--- Data shown ---
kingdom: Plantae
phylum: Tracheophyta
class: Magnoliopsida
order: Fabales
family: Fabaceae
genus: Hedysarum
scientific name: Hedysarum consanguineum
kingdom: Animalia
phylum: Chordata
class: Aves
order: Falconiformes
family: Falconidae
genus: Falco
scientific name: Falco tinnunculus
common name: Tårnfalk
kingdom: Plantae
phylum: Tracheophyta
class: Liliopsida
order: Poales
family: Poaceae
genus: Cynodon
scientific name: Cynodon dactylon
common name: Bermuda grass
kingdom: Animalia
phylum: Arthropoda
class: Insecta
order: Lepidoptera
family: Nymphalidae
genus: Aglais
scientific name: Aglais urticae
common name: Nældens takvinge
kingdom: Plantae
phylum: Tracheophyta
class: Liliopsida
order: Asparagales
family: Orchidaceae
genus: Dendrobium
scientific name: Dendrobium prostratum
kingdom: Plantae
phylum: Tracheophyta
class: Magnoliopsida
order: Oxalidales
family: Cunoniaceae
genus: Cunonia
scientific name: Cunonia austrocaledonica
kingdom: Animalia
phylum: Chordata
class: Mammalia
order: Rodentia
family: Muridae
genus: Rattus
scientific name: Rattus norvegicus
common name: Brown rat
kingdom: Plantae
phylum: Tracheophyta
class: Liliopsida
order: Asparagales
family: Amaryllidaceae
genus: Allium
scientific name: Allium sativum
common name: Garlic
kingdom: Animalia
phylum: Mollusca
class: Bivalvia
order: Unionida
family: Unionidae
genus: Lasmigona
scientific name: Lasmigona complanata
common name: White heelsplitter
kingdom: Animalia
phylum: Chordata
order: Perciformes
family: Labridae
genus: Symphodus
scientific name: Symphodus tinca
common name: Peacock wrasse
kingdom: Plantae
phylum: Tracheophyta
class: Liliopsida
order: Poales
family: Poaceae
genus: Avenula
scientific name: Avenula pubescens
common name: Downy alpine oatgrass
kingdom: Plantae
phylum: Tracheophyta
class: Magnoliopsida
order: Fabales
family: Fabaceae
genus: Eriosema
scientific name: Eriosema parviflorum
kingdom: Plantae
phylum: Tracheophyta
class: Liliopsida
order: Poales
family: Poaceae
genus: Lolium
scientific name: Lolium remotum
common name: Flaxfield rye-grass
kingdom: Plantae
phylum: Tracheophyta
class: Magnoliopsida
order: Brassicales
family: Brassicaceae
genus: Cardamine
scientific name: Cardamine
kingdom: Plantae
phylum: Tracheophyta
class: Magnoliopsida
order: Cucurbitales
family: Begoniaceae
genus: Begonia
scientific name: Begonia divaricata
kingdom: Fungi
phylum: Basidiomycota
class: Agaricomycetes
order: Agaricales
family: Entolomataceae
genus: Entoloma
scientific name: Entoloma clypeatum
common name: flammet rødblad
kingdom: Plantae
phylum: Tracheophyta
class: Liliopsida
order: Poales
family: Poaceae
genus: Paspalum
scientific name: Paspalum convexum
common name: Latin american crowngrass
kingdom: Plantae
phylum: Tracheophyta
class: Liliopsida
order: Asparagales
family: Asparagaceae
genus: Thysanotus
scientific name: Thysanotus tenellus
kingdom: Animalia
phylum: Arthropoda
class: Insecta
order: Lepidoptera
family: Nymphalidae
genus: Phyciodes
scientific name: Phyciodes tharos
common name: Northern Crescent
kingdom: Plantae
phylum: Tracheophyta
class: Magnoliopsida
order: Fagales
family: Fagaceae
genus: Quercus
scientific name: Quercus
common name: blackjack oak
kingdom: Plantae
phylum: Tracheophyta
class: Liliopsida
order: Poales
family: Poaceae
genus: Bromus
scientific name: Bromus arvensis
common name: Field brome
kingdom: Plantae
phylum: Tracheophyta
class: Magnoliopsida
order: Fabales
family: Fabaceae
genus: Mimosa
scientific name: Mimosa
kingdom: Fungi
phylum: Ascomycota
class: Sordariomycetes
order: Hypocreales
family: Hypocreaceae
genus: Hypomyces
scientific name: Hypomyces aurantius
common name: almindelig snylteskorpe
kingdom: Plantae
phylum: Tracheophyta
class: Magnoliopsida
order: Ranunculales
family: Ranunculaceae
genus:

--- Directions for this task ---
Please give every line of the data above again, word for word and in the same order.

--- Task result ---
kingdom: Plantae
phylum: Tracheophyta
class: Magnoliopsida
order: Fabales
family: Fabaceae
genus: Hedysarum
scientific name: Hedysarum consanguineum
kingdom: Animalia
phylum: Chordata
class: Aves
order: Falconiformes
family: Falconidae
genus: Falco
scientific name: Falco tinnunculus
common name: Tårnfalk
kingdom: Plantae
phylum: Tracheophyta
class: Liliopsida
order: Poales
family: Poaceae
genus: Cynodon
scientific name: Cynodon dactylon
common name: Bermuda grass
kingdom: Animalia
phylum: Arthropoda
class: Insecta
order: Lepidoptera
family: Nymphalidae
genus: Aglais
scientific name: Aglais urticae
common name: Nældens takvinge
kingdom: Plantae
phylum: Tracheophyta
class: Liliopsida
order: Asparagales
family: Orchidaceae
genus: Dendrobium
scientific name: Dendrobium prostratum
kingdom: Plantae
phylum: Tracheophyta
class: Magnoliopsida
order: Oxalidales
family: Cunoniaceae
genus: Cunonia
scientific name: Cunonia austrocaledonica
kingdom: Animalia
phylum: Chordata
class: Mammalia
order: Rodentia
family: Muridae
genus: Rattus
scientific name: Rattus norvegicus
common name: Brown rat
kingdom: Plantae
phylum: Tracheophyta
class: Liliopsida
order: Asparagales
family: Amaryllidaceae
genus: Allium
scientific name: Allium sativum
common name: Garlic
kingdom: Animalia
phylum: Mollusca
class: Bivalvia
order: Unionida
family: Unionidae
genus: Lasmigona
scientific name: Lasmigona complanata
common name: White heelsplitter
kingdom: Animalia
phylum: Chordata
order: Perciformes
family: Labridae
genus: Symphodus
scientific name: Symphodus tinca
common name: Peacock wrasse
kingdom: Plantae
phylum: Tracheophyta
class: Liliopsida
order: Poales
family: Poaceae
genus: Avenula
scientific name: Avenula pubescens
common name: Downy alpine oatgrass
kingdom: Plantae
phylum: Tracheophyta
class: Magnoliopsida
order: Fabales
family: Fabaceae
genus: Eriosema
scientific name: Eriosema parviflorum
kingdom: Plantae
phylum: Tracheophyta
class: Liliopsida
order: Poales
family: Poaceae
genus: Lolium
scientific name: Lolium remotum
common name: Flaxfield rye-grass
kingdom: Plantae
phylum: Tracheophyta
class: Magnoliopsida
order: Brassicales
family: Brassicaceae
genus: Cardamine
scientific name: Cardamine
kingdom: Plantae
phylum: Tracheophyta
class: Magnoliopsida
order: Cucurbitales
family: Begoniaceae
genus: Begonia
scientific name: Begonia divaricata
kingdom: Fungi
phylum: Basidiomycota
class: Agaricomycetes
order: Agaricales
family: Entolomataceae
genus: Entoloma
scientific name: Entoloma clypeatum
common name: flammet rødblad
kingdom: Plantae
phylum: Tracheophyta
class: Liliopsida
order: Poales
family: Poaceae
genus: Paspalum
scientific name: Paspalum convexum
common name: Latin american crowngrass
kingdom: Plantae
phylum: Tracheophyta
class: Liliopsida
order: Asparagales
family: Asparagaceae
genus: Thysanotus
scientific name: Thysanotus tenellus
kingdom: Animalia
phylum: Arthropoda
class: Insecta
order: Lepidoptera
family: Nymphalidae
genus: Phyciodes
scientific name: Phyciodes tharos
common name: Northern Crescent
kingdom: Plantae
phylum: Tracheophyta
class: Magnoliopsida
order: Fagales
family: Fagaceae
genus: Quercus
scientific name: Quercus
common name: blackjack oak
kingdom: Plantae
phylum: Tracheophyta
class: Liliopsida
order: Poales
family: Poaceae
genus: Bromus
scientific name: Bromus arvensis
common name: Field brome
kingdom: Plantae
phylum: Tracheophyta
class: Magnoliopsida
order: Fabales
family: Fabaceae
genus: Mimosa
scientific name: Mimosa
kingdom: Fungi
phylum: Ascomycota
class: Sordariomycetes
order: Hypocreales
family: Hypocreaceae
genus: Hypomyces
scientific name: Hypomyces aurantius
common name: almindelig snylteskorpe
kingdom: Plantae
phylum: Tracheophyta
class: Magnoliopsida
order: Ranunculales
family: Ranunculaceae
genus:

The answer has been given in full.